コミックビーム2017年4月号

  • 表紙は『地底旅行』。確かにカッコよい。

●おくやまゆか『むかしこっぷり』/シリーズ新連載。聞き書き、ということになるんだろうか。この絵で描写されるエピソード自体独特のおもしろさであるが、末尾に入る話者と作者のふれあい、その視線の距離感がまたいい。抽象化としての像でもあるのか。
上野顕太郎『夜は千の眼を持つ』/○休SF大会、として『コブラ』『21エモン』『宇宙戦艦ヤマト』『GANTZ』をお題に。それぞれの作品の流儀ふまえたパロディになっているのは流石である、くだらなさの上でな!
ジュール・ヴェルヌ、倉薗紀彦『地底旅行』/解説、もとい演説回。
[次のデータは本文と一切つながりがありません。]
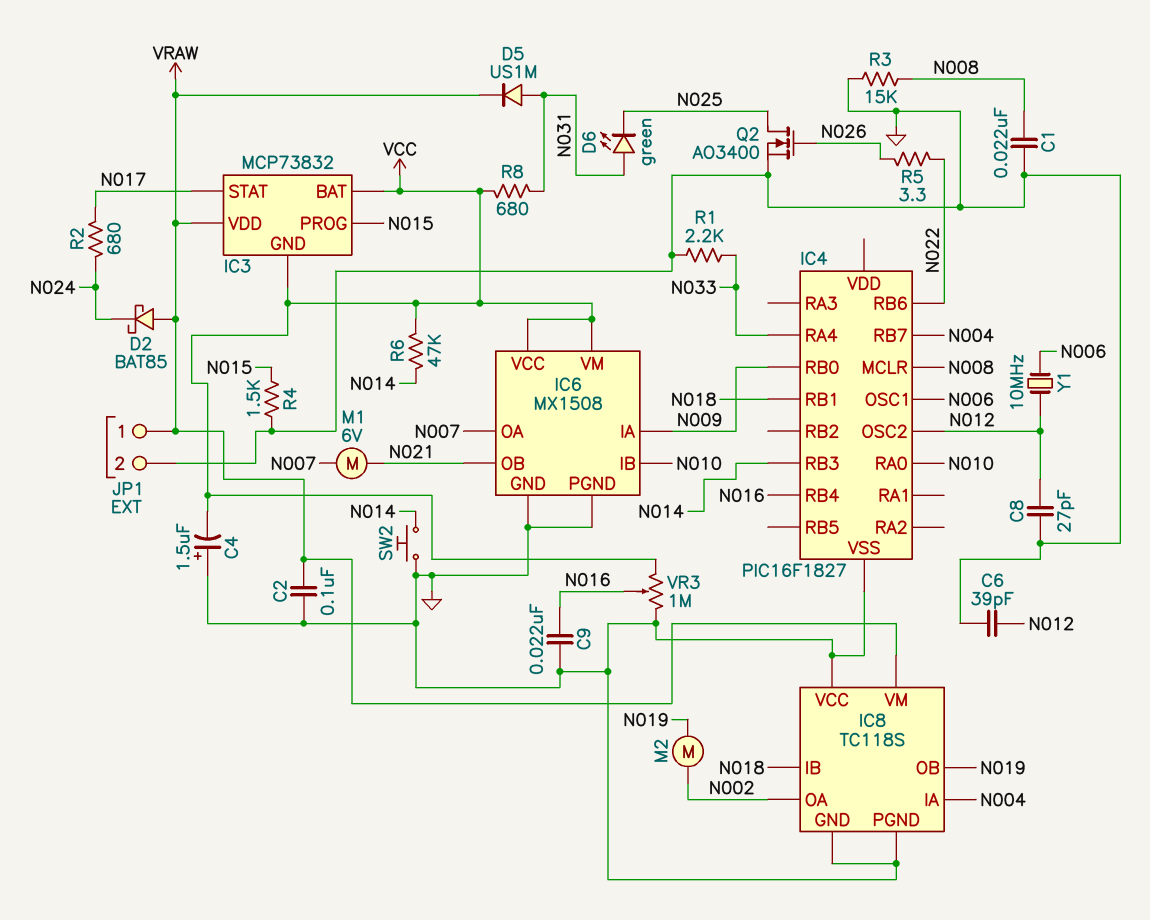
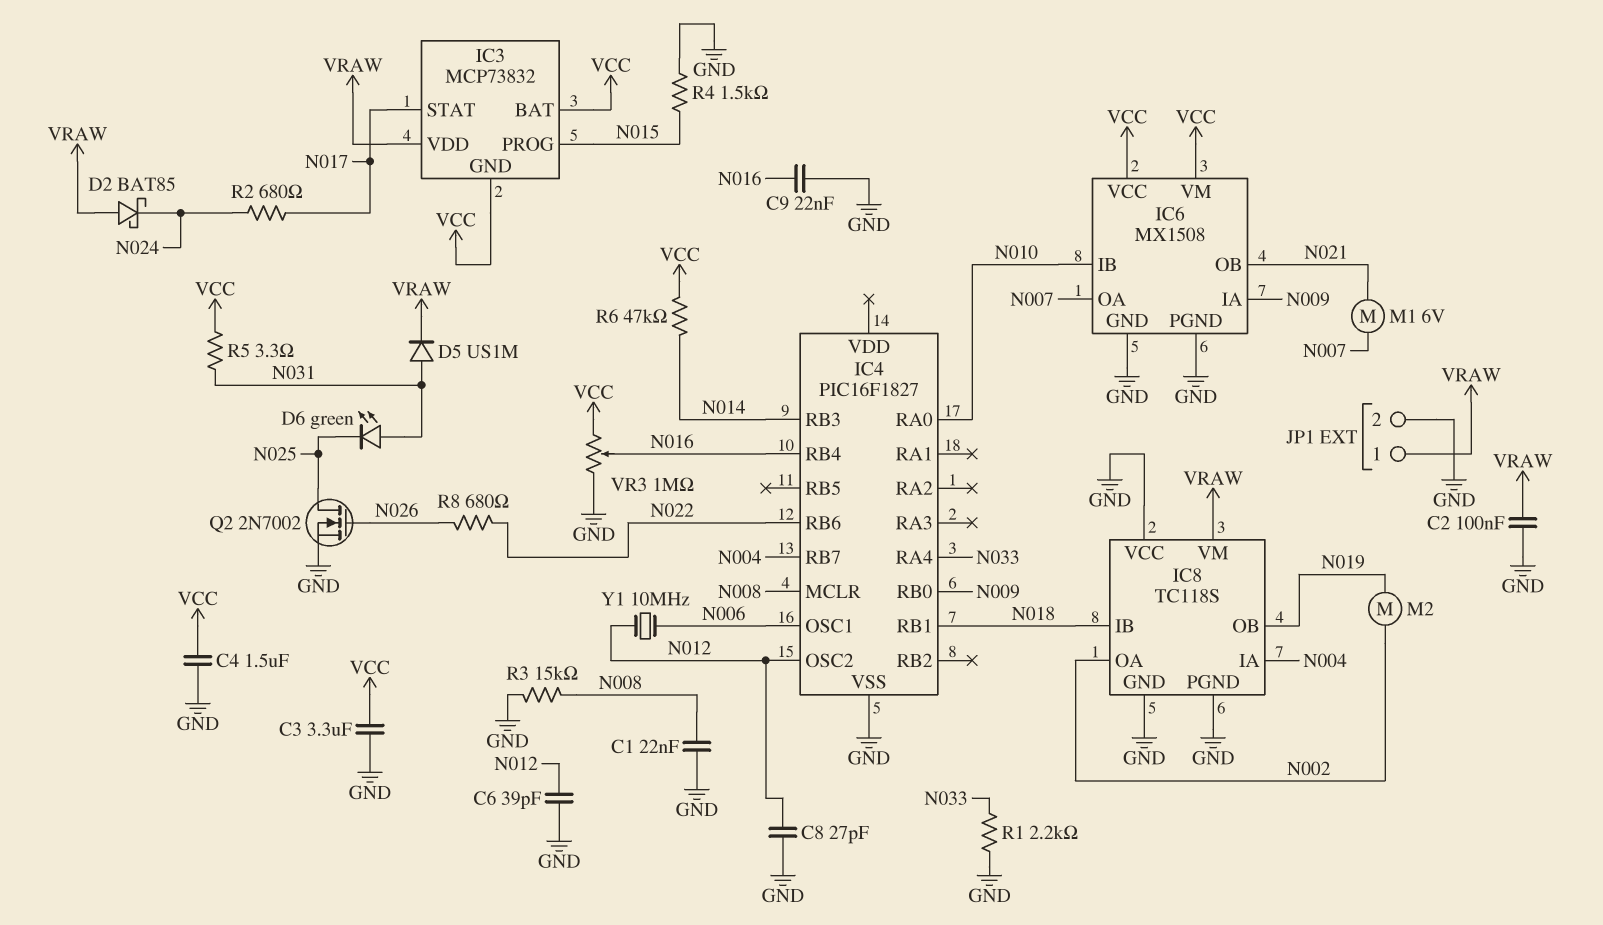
C3: none -> 3.3uF (GND, VCC)
C4: 1.5uF (plus GND, minus VCC) -> 1.5uF (GND, VCC)
Q2: NMOS AO3400 (G N026, D N025, S GND) -> NMOS 2N7002 (G N026, D N025, S GND)
R5: 3.3 (N022, N026) -> 3.3 (N031, VCC)
R8: 680 (N031, VCC) -> 680 (N022, N026)
SW2: button (GND, N014) -> none

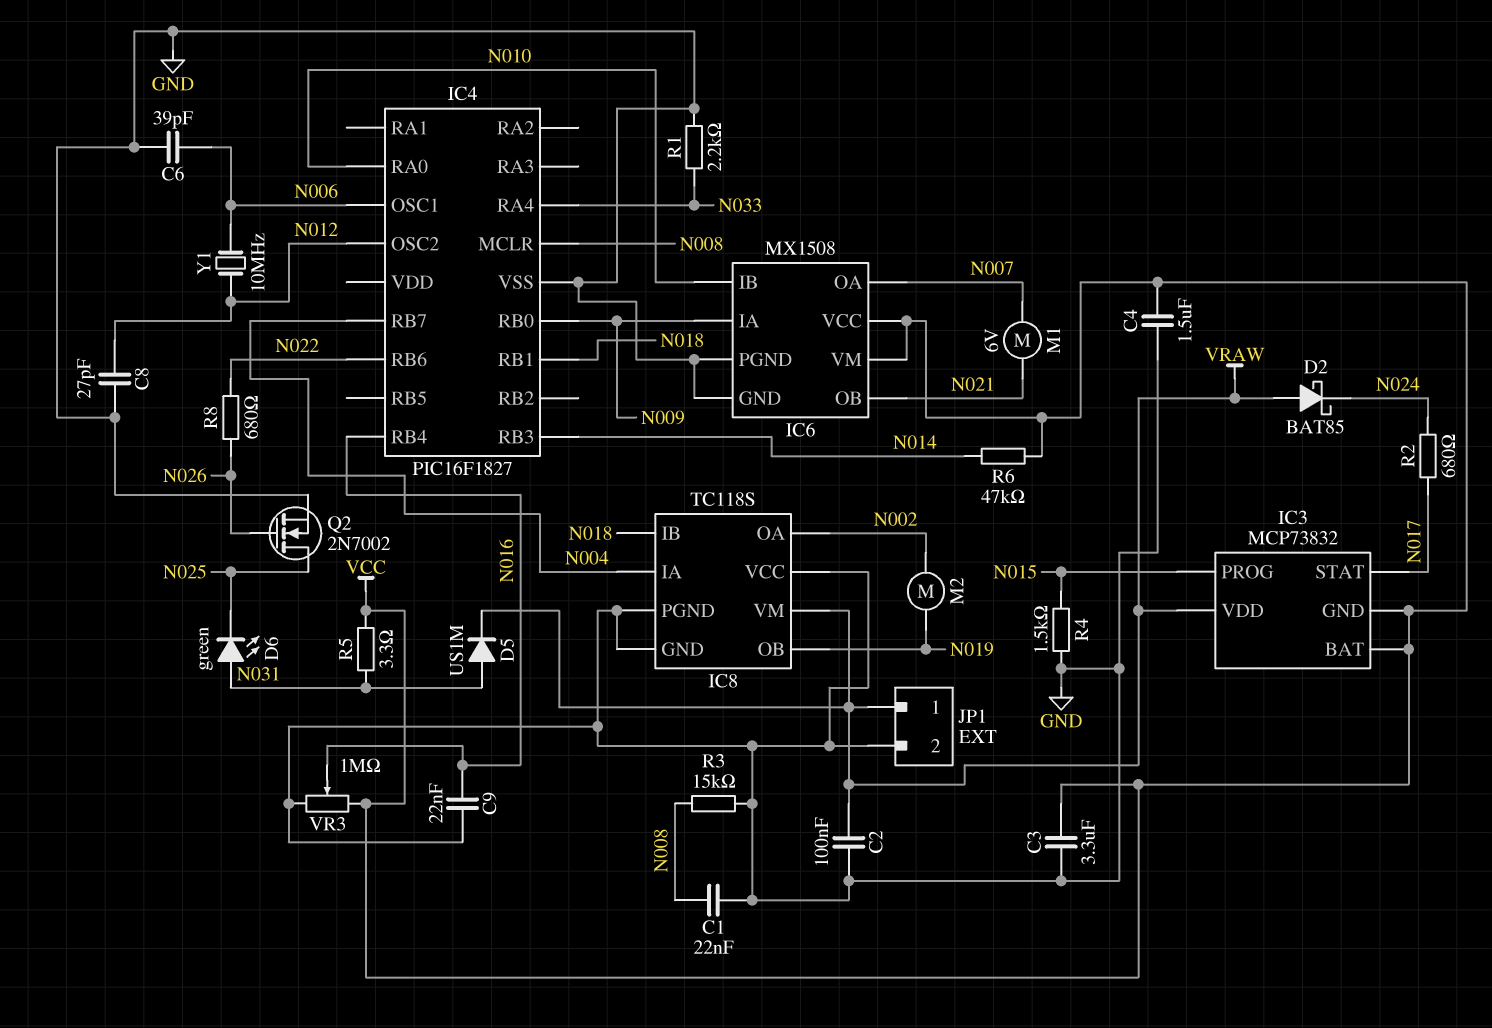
C6: 39pF (GND, N012) -> 39pF (GND, N006)

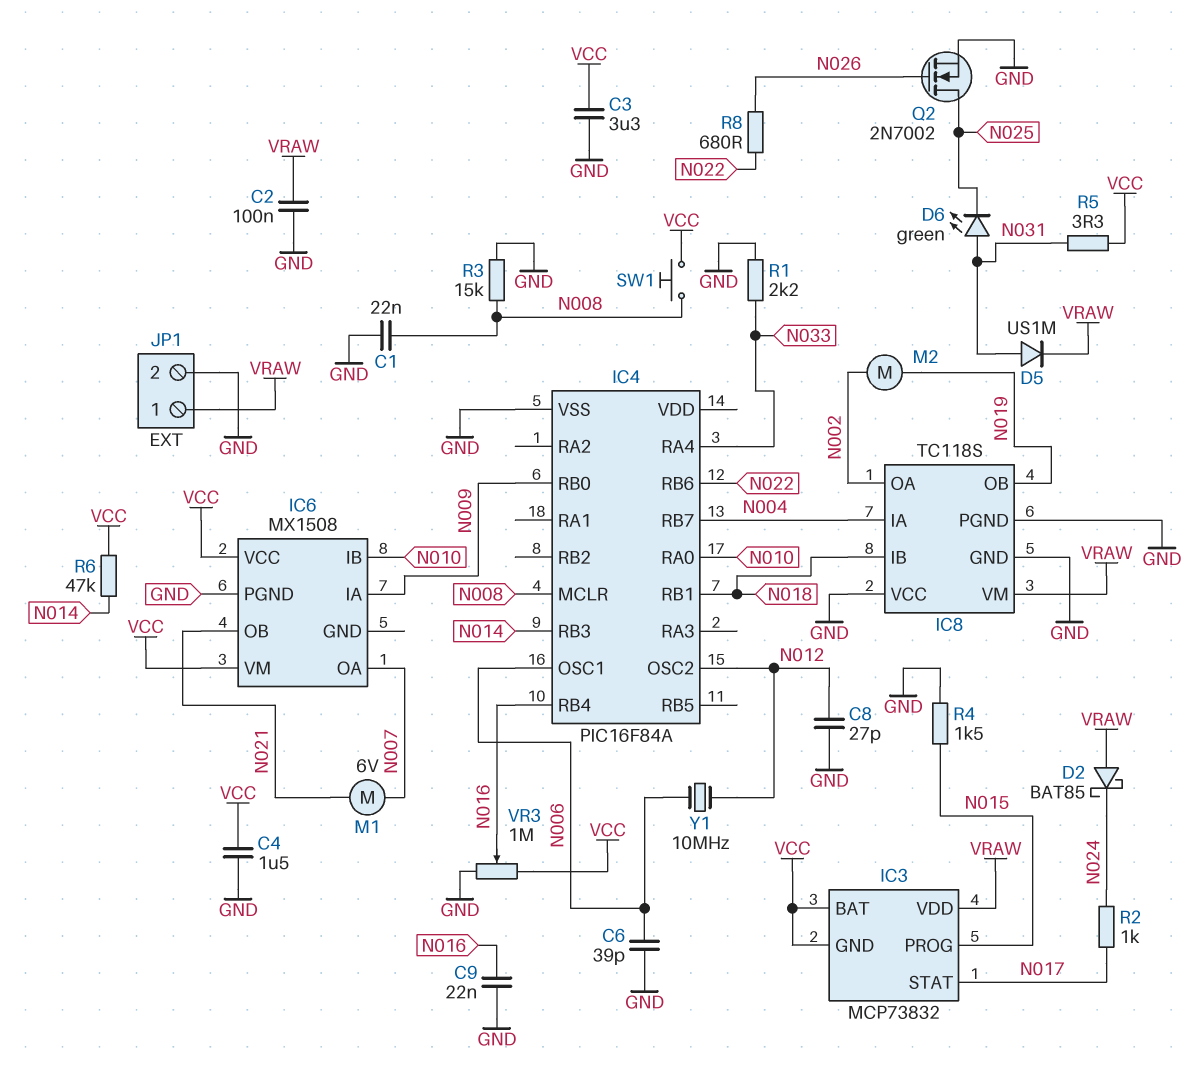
IC4: PIC16F1827 -> PIC16F84A
IC6 pin GND: GND -> none
R2: 680 (N017, N024) -> 1k (N017, N024)
SW1: none -> button (N008, VCC)

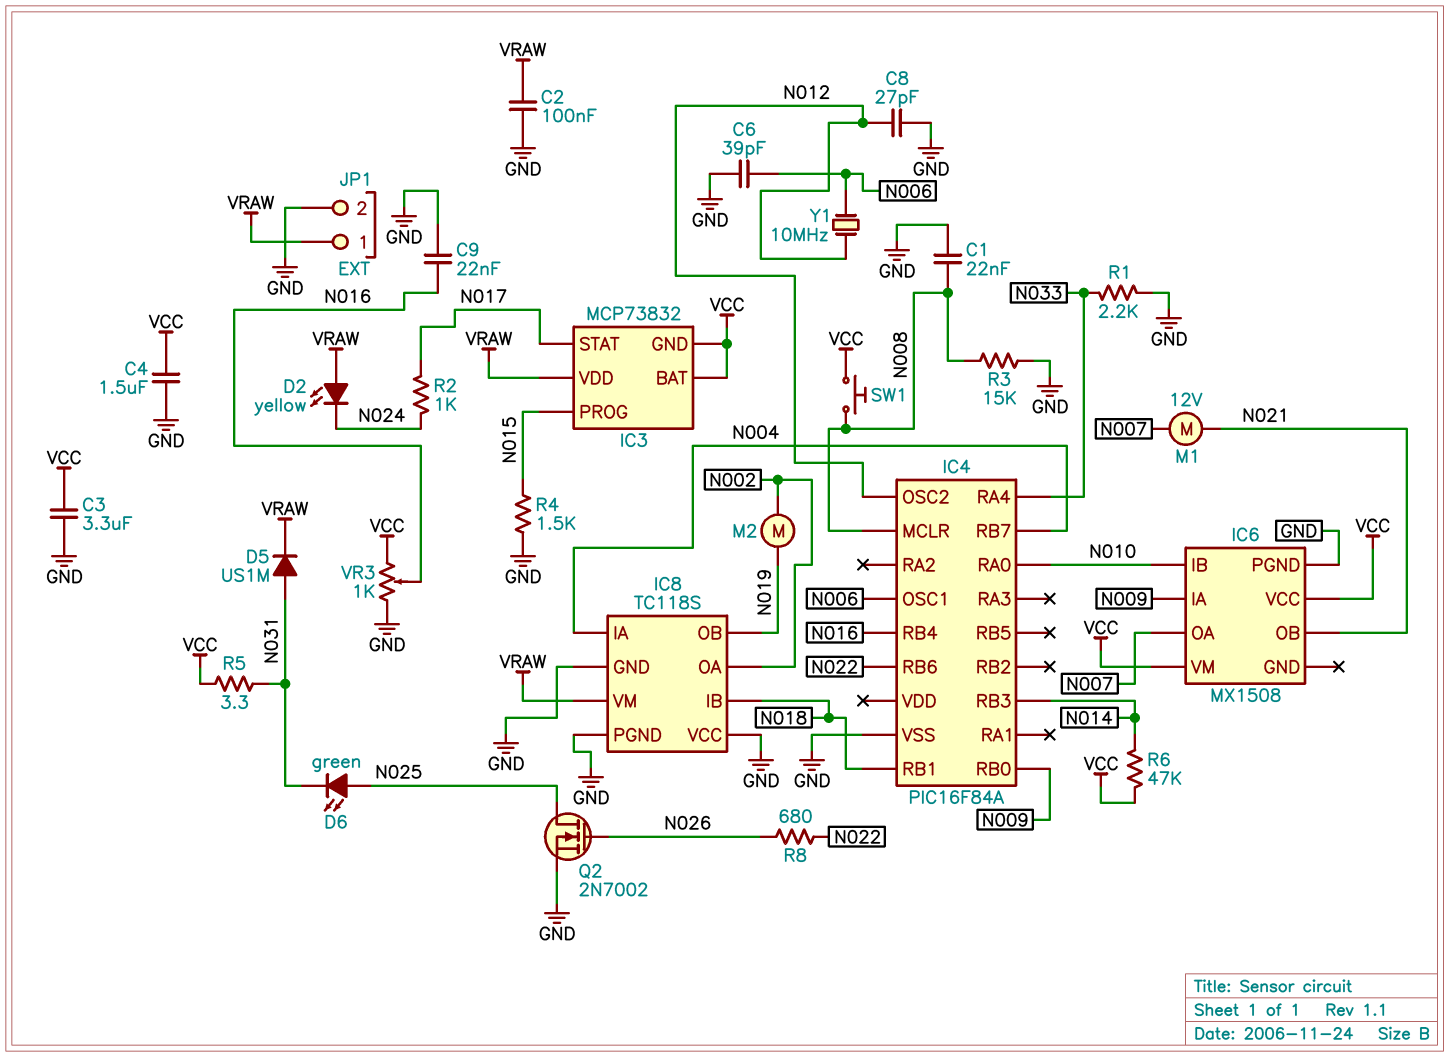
D2: schottky BAT85 (A VRAW, K N024) -> LED yellow (A VRAW, K N024)
D6: LED green (A N031, K N025) -> LED green (A N025, K N031)
M1: motor 6V (N007, N021) -> motor 12V (N007, N021)
VR3: 1M (GND, VCC, wiper N016) -> 1k (GND, VCC, wiper N016)

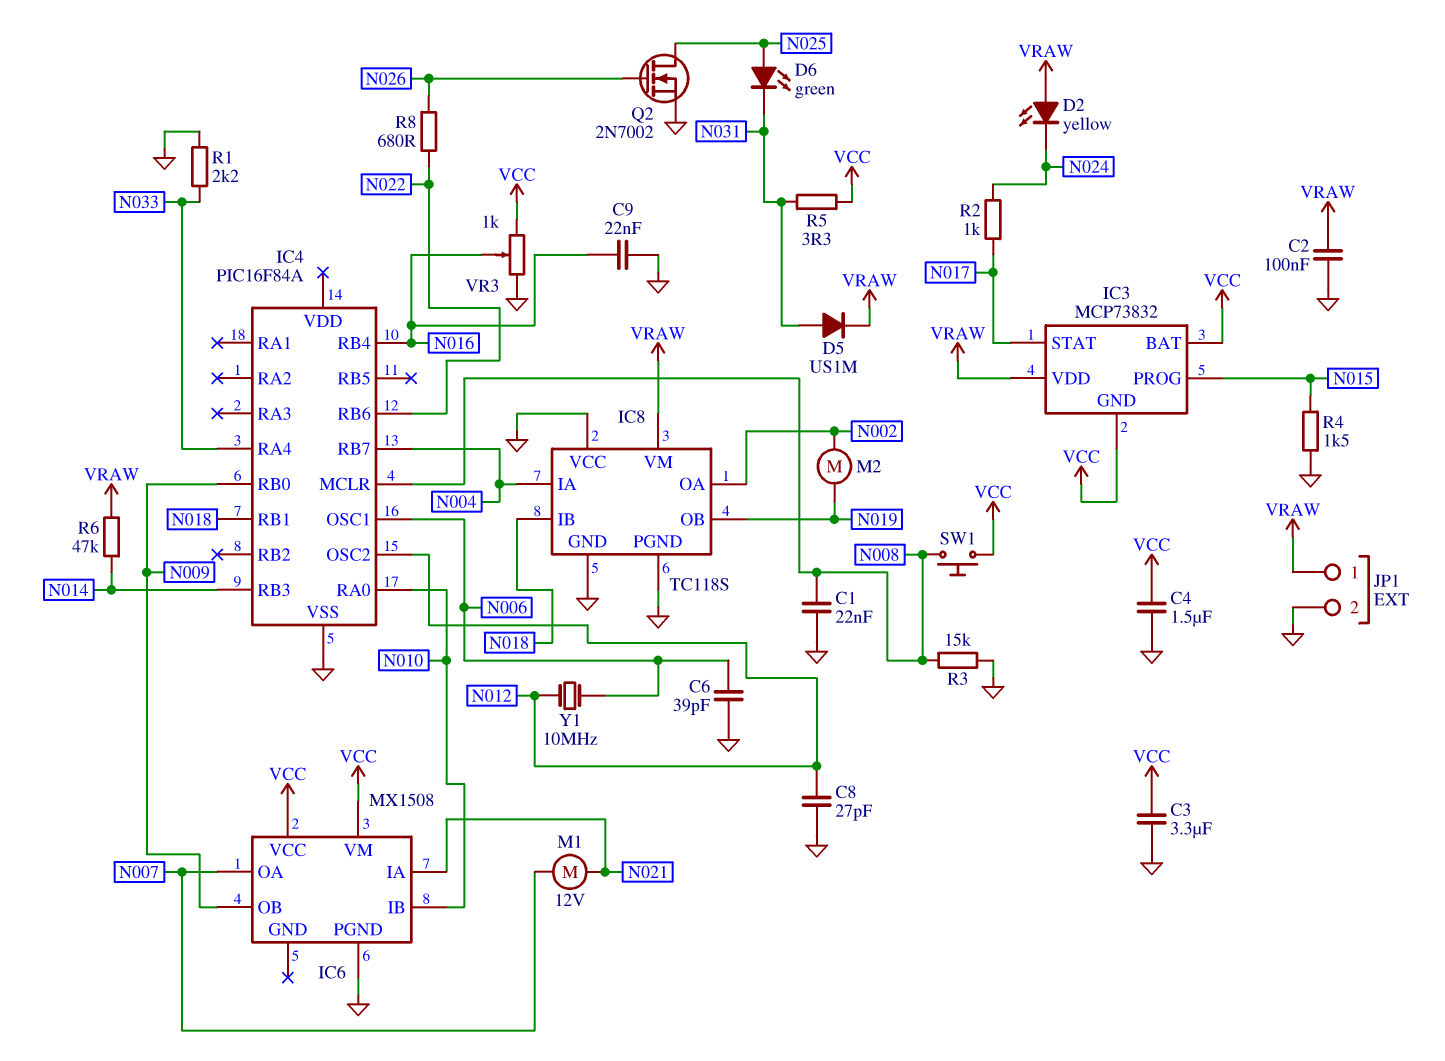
IC6 pin IA: N009 -> N021
IC6 pin OB: N021 -> N009
R6: 47k (N014, VCC) -> 47k (N014, VRAW)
本分なのだねえ。
桜玉吉『二月の静か過ぎる夜に』/読み切り6ページ。街灯のない道というのはあるんですよ。いや、山越えないとコンビニないし兎も猪も出る実家周辺でも、さすがにここまでのドッタンバッタン大騒ぎは見たことないけど。
●conix『青高チア部はかわいくない!』/これも一昔前だと読モというキャラ付けだったのかな、と。振り付け解説は毎回やるのか。
●伊図透『銃座のウルナ』/戦地からの帰還者のフラッシュバックというのは聞く話だが、彼女の存在による見せ方はな。で、女性としてのモノローグ続いたところに、穴姉妹(?)のチュリッカが再登場という。揺さぶってくるね、“平穏”を。
須藤真澄『どこか遠くの話をしよう』/まっさらだったからこそなじめていたわけで、ひとたび異人だと、しかもこの断絶を自覚してしまえばな。チロの過去話は、喋らない意思から生まれた力、という事でもあるか。
おおひなたごう目玉焼きの黄身 いつつぶす?』/ビール後編。世界は広いのだよ、うむ。
●原百合子『とある神様の星』/読み切り前編。誌面的にもSFは珍しいな。須藤→おおひなた→丸尾→これ、という並びで、ファーストコンタクトものと言えなくもない。
松田洋子『大人スキップ』/ほだされ過ぎだよ、店長。こういう人間臭さのぞくキャラが上手いんだよな。いい先輩、だけども同い年か。
●市川ラク『わたし今、トルコです。』/エッセイ漫画からクーデター編に。これもまた“日常”か。
三宅乱丈イムリ』/甘い、甘いよ主人公。とはいえ、この物語がどんな結末迎えるか考えるとな。最終盤の決戦の様でもあるし。ドネークのモノローグ表す黒い吹き出しがはじけたものとぼやけた輪郭のものの二種類あるが、そのぼやけ黒の向こうの自分の前髪の向こうの鉄格子の向こうのデュルクの表情、という視界の絵のコマがおもしろい。また、会話劇から会話劇、イムリ達の状況を描写していき最後にミューバ、とこの切り換えの読ませ方がやはり巧い。
●仲能健児『ニベラ』/読み切り。食し食されるフレンズなんだね、すごーい!…すまん。妖しい少女の魅力。
やまじえびね『レッド・シンブル』/このダメ男感のひりつき具合。女への無理解、という話になってしまうのよな。
山川直人『小さな喫茶店』/タイマンはったら同僚!見世物としての闘いで、その中で。
羽生生純『恋と問』/心理戦というか墓穴の掘り合いというか、おもしろいコマ構成。漫画じゃない、は冒頭とラストでそう重ねるか。
三家本礼『血まみれスケバン・チェーンソー』/最終回。みんな生きてる(現時点ではネロも)、幕が上がる、とこの瞬間でシメか。語られる伝説として。はじけまくった痛快娯楽作品だった。長い間お疲れ様でした!


  • 単行本広告に電子書籍版の値段が並記されるようになった(「定価」と「電子版:希望小売価格」)のはいいことだが、値段の差もまちまちなんだな。